En plein du cœur du Cailar dans le vieux village, un vaste colombier abrite des centaines de pigeons voyageurs, des athlètes entrainés à haut niveau dont la réputation s’étend au-delà de la région. « C’est un sport méconnu dans le sud » explique Paul-Edouard Despierres. Il est l’un des fondateurs de l’Entente colombophile de Camargue qui vient de fêter ses cinq ans d’existence. Le colombier lui a plus de 20 ans.

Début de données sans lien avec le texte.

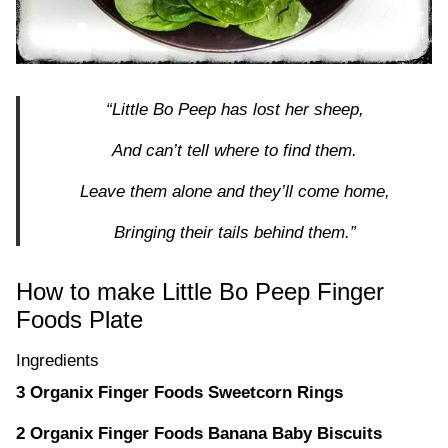
“Little Bo Peep has lost her sheep,
And can’t tell where to find them.
Leave them alone and they’ll come home,
Bringing their tails behind them.”
How to make Little Bo Peep Finger
Foods Plate
Ingredients
3 Organix Finger Foods Sweetcorn Rings
2 Organix Finger Foods Banana Baby Biscuits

Chez nous dans le nord tout le monde avait ses pigeons, c’était le loisir des mineurs ! »
Un sport qui vieillit selon lui et qu’il souhaite transmettre à des adolescents qui prennent plaisir à partager sa passion. Ils sont une vingtaine à se réunir les mercredis pour une après-midi ludique et pédagogique mais empreinte de citoyenneté.
« Ils ont des règles à suivre, doivent respecter les consignes, une organisation précise et s’aider mutuellement » poursuit Paul-Edouard. Encadrés par deux animateurs, les jeunes reçoivent le programme la veille et des fiches techniques selon le thème du mois. Ils ont chacun leur cahier pédagogique et répertorient leurs tâches, les évaluent eux-mêmes avec leur ressenti. En septembre, c’est l’étude de la mue, octobre la séparation des couples pour l’hiver.

 

Les rencontres au colombier durent deux heures. Les ados ont chacun leurs pigeons, vingt au départ et dix en plus par an. « On les choisit nous-mêmes ! » s’exclame Zoé, « on prend ceux qui nous attirent. Parfois on les a vu naître. » S’ils sont responsabilisés, les colombophiles en herbe ont une grande liberté pour manipuler les oiseaux, ce qu’ils font sans aucune appréhension, même les pigeonneaux qui sortent de la coquille et font à peine plus de dix grammes. « Ils ne sont pas fragiles ni craintifs ! » rassure l’animateur.
Ce jour-là ils préparent la nourriture additionnée de vitamines et levures de bière, le tout avec de l’huile. « On sent les graines stockées dans le gosier » s’amuse Kilian. Du plus petit au plus grand, les enfants virevoltent d’un colombier à l’autre, surveillent les œufs, vérifient le bagage, préparent le bain, chouchoutent leurs protégés. Ils les reconnaissant grâce aux bagues de couleur fluo que chacun a choisi au départ.

 

Pour les athlètes rien n’est trop beau. La nourriture et les soins sont un budget conséquent pour l’association qui les finance grâce aux prestations inoubliables qu’elle propose dans toute la région, des lâchers festifs pour des événements particuliers, cérémonie, mariage, anniversaire, des envols à la fois magnifiques et symboliques. Mais l’objectif reste les concours qui démarrent en février. Les oiseaux sont entraînés, certains voleront sur courtes distances mais avec une grande rapidité, d’autres feront des longs parcours. Ils peuvent attendre plus de 100 km à l’heure et voler jusque 800 km par jour. « Ils reviennent toujours ici ! » précise un des plus petits adeptes. Une chose est certaine, il ne pourra jamais en garder un chez lui.